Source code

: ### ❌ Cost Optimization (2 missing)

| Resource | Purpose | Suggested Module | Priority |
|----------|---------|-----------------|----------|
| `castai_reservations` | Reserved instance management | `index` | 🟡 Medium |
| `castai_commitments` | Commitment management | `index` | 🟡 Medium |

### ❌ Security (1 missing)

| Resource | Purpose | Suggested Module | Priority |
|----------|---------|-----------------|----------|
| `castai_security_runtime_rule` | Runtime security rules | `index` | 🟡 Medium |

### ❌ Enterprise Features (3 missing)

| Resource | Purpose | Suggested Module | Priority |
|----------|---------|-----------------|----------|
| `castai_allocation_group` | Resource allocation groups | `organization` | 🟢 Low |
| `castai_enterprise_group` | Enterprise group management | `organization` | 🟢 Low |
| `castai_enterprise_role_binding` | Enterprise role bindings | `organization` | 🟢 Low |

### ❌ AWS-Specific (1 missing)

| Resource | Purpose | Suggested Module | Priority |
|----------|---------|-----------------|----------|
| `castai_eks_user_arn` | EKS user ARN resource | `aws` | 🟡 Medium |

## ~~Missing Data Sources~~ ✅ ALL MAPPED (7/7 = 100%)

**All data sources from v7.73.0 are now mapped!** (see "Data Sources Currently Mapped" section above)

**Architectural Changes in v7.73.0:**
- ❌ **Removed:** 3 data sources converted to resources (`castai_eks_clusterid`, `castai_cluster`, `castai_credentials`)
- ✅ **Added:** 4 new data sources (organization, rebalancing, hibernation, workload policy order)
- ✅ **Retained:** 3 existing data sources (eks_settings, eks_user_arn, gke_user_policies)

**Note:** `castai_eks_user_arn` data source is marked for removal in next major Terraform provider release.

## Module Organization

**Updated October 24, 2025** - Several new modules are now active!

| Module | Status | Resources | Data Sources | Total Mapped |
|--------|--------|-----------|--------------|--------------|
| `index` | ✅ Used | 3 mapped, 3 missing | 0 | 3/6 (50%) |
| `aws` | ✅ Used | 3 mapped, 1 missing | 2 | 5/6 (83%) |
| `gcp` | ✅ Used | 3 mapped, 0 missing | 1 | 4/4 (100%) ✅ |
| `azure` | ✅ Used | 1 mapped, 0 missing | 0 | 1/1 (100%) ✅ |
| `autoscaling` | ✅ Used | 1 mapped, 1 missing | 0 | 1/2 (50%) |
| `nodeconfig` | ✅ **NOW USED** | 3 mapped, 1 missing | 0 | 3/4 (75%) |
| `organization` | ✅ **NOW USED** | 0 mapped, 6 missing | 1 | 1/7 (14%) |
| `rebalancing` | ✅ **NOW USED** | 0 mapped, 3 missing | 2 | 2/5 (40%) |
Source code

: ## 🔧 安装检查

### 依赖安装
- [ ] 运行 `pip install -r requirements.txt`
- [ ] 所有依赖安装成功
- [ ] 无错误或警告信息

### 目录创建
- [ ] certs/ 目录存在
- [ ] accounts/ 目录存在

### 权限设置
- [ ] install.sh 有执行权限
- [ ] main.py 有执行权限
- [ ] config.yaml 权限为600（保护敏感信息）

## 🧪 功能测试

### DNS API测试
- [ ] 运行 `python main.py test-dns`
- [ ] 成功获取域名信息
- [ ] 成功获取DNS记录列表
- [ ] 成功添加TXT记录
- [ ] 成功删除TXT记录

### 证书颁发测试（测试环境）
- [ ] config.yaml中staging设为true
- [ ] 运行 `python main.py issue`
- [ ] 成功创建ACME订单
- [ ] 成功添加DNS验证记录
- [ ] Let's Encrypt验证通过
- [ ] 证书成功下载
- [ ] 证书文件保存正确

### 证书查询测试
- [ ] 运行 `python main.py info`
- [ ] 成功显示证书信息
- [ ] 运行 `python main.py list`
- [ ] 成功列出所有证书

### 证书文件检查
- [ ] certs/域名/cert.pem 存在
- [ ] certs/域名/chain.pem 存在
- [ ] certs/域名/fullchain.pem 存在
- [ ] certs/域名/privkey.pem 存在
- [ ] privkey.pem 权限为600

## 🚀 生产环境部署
★ ★ ★ ★ ★ ★ ★
Return every line from the start of the records up to and including the line containing "### ❌ Security (1 missing)", reproducing each one without alteration.

Task answer:
Source code

: ### ❌ Cost Optimization (2 missing)

| Resource | Purpose | Suggested Module | Priority |
|----------|---------|-----------------|----------|
| `castai_reservations` | Reserved instance management | `index` | 🟡 Medium |
| `castai_commitments` | Commitment management | `index` | 🟡 Medium |

### ❌ Security (1 missing)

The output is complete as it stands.